- **BRIEF 1**:
Answer these from the Fed policy transcript:
(a) Which rate hike size does the text say the market will price in some non-zero probability of?
(b) What figure did Powell mention for the June and July meeting?
(c) What was The Fed's assumed GDP at the beginning of this year, and what is it now?
- **BRIEF 2**: From the Fed policy transcript, repeat word for word the passage that begins at the words "I think that there's" and stops after "Fed’s go-to stance.".
***** READING TEXT
So Ben, I think you make a great point and at its core, what you're effectively saying is a credibility of credibility argument. And while that's a great turn of phrase, it also implies that during the run up to the July FOMC meeting, the consensus expectation might ultimately be 75 but it almost goes without saying that the market's going to price in some non-zero probability of a 100 basis point rate hike. And I think that that was always one of the concerns on the FOMC. And one of the reasons that in the past it was difficult, if not prohibitive for The Fed to want to forward commit to a series of rate hikes. Now, I won't make the argument that perhaps there was a lesson learned by Powell in mentioning 50 basis points for the June and July meeting. However, I will be intrigued to see if we continue to see that level of specificity once we get past July.

Ian Lyngen:

I think that there's a lot of monetary policy communication risks built in there and for that reason, I think greater uncertainty as it relates to the path of Fed Funds going forward might ultimately be the story in the second half of the year. I'd also add that within the SEP, we got a few important updates that were overshadowed by the 75 basis point rate hike, but I'd like to highlight. One is GDP at the beginning of this year by The Fed was assumed to be 4%, we're now down to 1.7%. And that's even below The Fed's long run average of 1.8%. So a weak economic performance in 2022 has all of a sudden become The Fed’s go-to stance.
**********
***** EXCERPTED RECORDS
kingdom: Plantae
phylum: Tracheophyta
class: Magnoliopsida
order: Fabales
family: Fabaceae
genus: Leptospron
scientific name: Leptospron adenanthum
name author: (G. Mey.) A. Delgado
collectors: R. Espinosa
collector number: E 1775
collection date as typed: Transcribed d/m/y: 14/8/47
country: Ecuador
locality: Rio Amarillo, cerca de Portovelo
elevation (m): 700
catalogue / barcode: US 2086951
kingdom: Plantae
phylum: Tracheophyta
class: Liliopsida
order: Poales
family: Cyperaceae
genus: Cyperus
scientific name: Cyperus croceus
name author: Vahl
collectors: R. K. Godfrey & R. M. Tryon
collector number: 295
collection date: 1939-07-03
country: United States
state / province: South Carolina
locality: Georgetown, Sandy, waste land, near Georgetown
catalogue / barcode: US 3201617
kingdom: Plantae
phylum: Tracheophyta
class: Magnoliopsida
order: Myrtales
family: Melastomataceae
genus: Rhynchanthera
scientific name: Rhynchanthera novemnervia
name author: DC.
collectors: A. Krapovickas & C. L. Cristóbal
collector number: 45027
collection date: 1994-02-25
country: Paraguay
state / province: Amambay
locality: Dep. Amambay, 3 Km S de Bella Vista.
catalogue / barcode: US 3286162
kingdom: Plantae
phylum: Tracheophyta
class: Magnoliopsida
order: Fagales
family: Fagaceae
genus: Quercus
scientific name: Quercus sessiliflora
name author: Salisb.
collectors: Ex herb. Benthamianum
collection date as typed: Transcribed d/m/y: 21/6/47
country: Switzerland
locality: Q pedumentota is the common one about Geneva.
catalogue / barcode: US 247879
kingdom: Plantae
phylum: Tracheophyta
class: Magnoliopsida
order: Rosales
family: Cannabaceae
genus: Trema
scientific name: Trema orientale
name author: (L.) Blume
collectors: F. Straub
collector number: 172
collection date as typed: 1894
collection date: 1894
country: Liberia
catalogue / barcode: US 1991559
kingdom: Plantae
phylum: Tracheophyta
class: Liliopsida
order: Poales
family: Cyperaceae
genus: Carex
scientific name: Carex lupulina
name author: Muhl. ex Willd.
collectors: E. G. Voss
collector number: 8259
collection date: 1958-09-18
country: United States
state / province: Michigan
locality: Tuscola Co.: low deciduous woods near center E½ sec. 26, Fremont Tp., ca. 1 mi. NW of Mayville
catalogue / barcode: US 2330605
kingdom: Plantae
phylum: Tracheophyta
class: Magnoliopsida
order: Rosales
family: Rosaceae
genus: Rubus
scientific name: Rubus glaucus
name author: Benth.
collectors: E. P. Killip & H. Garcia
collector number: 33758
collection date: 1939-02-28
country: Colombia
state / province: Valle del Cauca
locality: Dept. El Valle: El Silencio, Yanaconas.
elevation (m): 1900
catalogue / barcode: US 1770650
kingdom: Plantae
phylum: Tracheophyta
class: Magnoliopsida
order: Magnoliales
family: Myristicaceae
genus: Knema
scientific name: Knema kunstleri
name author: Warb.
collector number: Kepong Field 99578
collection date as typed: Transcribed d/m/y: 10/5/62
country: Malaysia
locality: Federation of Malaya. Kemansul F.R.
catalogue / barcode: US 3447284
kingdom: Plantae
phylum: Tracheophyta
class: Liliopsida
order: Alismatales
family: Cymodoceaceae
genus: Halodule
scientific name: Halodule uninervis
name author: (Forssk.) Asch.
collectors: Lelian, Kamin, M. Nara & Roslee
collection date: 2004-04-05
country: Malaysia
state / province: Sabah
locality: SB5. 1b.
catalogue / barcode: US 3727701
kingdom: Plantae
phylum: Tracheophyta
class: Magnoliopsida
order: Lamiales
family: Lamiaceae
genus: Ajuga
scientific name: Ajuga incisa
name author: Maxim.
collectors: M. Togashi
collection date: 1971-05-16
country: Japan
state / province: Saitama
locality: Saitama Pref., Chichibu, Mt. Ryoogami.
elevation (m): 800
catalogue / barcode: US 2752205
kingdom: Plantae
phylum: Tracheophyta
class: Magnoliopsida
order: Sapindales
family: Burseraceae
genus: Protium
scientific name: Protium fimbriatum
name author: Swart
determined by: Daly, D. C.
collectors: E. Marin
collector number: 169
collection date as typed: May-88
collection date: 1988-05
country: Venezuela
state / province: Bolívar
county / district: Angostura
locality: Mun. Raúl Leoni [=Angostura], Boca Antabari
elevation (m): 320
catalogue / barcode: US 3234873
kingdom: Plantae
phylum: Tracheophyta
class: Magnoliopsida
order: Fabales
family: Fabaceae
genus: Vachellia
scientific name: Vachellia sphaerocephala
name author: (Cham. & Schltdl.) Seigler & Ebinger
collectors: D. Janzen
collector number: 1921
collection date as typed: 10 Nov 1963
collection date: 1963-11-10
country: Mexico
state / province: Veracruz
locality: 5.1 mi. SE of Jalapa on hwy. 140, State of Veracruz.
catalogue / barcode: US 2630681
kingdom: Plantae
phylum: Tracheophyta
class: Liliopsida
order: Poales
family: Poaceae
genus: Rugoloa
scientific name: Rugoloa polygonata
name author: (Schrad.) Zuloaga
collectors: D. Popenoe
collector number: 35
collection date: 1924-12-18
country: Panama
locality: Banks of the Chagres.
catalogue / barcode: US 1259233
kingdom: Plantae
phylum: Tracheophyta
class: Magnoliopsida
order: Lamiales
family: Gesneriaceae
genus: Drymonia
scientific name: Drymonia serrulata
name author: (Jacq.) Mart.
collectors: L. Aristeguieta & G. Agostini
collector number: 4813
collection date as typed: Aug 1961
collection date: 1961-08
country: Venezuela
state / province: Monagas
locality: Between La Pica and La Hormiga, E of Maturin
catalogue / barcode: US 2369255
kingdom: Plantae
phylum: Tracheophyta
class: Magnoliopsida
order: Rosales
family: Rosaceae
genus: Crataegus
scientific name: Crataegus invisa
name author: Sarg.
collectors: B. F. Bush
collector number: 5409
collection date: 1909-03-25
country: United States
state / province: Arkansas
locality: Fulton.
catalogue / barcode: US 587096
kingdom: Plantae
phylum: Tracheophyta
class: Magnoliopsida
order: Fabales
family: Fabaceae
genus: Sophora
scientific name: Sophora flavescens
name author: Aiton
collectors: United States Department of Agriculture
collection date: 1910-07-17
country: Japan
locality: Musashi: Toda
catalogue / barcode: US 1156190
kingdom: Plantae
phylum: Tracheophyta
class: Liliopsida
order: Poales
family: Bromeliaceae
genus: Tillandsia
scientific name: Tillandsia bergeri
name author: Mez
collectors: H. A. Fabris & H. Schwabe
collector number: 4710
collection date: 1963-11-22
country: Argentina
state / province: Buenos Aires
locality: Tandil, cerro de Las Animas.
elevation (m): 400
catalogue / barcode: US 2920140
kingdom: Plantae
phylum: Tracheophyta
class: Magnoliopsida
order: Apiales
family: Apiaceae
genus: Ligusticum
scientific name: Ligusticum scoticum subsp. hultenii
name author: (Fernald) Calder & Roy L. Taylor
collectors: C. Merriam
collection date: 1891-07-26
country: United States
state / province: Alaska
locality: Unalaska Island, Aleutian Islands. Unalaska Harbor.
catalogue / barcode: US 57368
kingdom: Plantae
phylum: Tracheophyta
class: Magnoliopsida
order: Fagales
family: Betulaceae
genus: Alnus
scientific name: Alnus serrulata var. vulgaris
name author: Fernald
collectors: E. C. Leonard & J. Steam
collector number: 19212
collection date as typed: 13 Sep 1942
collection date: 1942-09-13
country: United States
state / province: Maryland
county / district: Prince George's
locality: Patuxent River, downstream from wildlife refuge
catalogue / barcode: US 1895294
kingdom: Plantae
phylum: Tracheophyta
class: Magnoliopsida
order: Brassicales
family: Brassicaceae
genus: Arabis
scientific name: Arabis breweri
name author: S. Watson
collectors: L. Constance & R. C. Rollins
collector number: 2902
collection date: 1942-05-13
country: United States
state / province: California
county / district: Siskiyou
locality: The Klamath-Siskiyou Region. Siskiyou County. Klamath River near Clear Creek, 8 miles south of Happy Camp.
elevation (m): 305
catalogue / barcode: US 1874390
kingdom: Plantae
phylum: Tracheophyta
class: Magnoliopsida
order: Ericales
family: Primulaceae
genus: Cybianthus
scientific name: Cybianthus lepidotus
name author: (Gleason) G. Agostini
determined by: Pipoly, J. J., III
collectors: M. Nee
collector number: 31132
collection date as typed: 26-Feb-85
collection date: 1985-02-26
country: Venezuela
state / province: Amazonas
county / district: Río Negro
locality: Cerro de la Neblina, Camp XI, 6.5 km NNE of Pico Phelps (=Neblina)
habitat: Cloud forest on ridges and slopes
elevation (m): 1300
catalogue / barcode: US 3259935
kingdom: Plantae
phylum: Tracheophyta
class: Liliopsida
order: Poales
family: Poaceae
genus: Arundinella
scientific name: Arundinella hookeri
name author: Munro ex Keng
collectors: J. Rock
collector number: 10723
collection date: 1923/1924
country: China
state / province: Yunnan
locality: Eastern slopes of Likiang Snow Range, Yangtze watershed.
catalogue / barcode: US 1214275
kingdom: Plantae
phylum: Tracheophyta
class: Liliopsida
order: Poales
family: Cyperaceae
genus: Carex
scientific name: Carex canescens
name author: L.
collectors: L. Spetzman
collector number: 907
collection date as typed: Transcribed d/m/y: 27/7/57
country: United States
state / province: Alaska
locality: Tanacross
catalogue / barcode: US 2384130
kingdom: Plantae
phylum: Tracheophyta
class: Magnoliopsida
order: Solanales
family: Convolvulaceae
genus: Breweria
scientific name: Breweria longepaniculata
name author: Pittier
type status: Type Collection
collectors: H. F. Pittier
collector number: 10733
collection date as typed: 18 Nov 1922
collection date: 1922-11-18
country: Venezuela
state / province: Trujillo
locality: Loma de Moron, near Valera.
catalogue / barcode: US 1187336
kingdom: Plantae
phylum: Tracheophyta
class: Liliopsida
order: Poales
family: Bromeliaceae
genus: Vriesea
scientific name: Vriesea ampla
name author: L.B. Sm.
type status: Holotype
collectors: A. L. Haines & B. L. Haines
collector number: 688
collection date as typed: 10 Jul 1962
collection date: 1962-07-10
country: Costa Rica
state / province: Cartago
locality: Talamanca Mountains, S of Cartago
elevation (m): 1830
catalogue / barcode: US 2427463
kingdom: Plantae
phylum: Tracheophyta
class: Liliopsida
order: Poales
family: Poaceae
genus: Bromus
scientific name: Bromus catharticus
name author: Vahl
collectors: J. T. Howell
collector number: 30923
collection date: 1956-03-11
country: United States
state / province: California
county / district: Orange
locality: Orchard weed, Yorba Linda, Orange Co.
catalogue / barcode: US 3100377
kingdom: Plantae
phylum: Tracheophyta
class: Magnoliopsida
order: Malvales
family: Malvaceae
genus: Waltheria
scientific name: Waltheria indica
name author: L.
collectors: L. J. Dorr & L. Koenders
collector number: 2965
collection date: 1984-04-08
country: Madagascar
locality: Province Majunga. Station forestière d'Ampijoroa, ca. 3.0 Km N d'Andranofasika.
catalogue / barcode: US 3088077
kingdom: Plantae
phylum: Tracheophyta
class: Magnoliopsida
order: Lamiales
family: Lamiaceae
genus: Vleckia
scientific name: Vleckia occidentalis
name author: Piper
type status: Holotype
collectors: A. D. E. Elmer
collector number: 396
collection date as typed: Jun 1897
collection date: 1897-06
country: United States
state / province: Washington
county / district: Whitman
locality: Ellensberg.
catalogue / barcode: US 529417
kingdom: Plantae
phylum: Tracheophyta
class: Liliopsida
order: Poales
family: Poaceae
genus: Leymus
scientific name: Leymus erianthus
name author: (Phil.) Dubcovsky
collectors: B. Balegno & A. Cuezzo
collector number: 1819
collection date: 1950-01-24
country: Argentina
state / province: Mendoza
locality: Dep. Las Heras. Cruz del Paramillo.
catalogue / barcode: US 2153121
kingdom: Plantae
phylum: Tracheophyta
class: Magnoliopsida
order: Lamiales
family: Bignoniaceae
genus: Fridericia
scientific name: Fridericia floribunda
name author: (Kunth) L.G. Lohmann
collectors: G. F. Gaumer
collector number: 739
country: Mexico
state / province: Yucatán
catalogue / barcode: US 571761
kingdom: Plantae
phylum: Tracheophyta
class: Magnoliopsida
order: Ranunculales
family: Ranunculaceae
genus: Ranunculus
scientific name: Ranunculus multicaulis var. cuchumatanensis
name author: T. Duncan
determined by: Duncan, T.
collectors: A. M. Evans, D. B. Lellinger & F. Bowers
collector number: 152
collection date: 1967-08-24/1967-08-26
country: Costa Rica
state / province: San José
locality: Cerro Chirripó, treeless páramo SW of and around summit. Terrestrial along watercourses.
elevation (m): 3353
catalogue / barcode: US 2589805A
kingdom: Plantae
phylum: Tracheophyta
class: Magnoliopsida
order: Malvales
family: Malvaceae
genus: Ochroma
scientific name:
**********
- **FULL RESPONSE 1**:
(a) A 100 basis point rate hike.
(b) 50 basis points.
(c) 4% at the beginning of the year, now 1.7%.

- **FULL RESPONSE 2**:
I think that there's a lot of monetary policy communication risks built in there and for that reason, I think greater uncertainty as it relates to the path of Fed Funds going forward might ultimately be the story in the second half of the year. I'd also add that within the SEP, we got a few important updates that were overshadowed by the 75 basis point rate hike, but I'd like to highlight. One is GDP at the beginning of this year by The Fed was assumed to be 4%, we're now down to 1.7%. And that's even below The Fed's long run average of 1.8%. So a weak economic performance in 2022 has all of a sudden become The Fed’s go-to stance.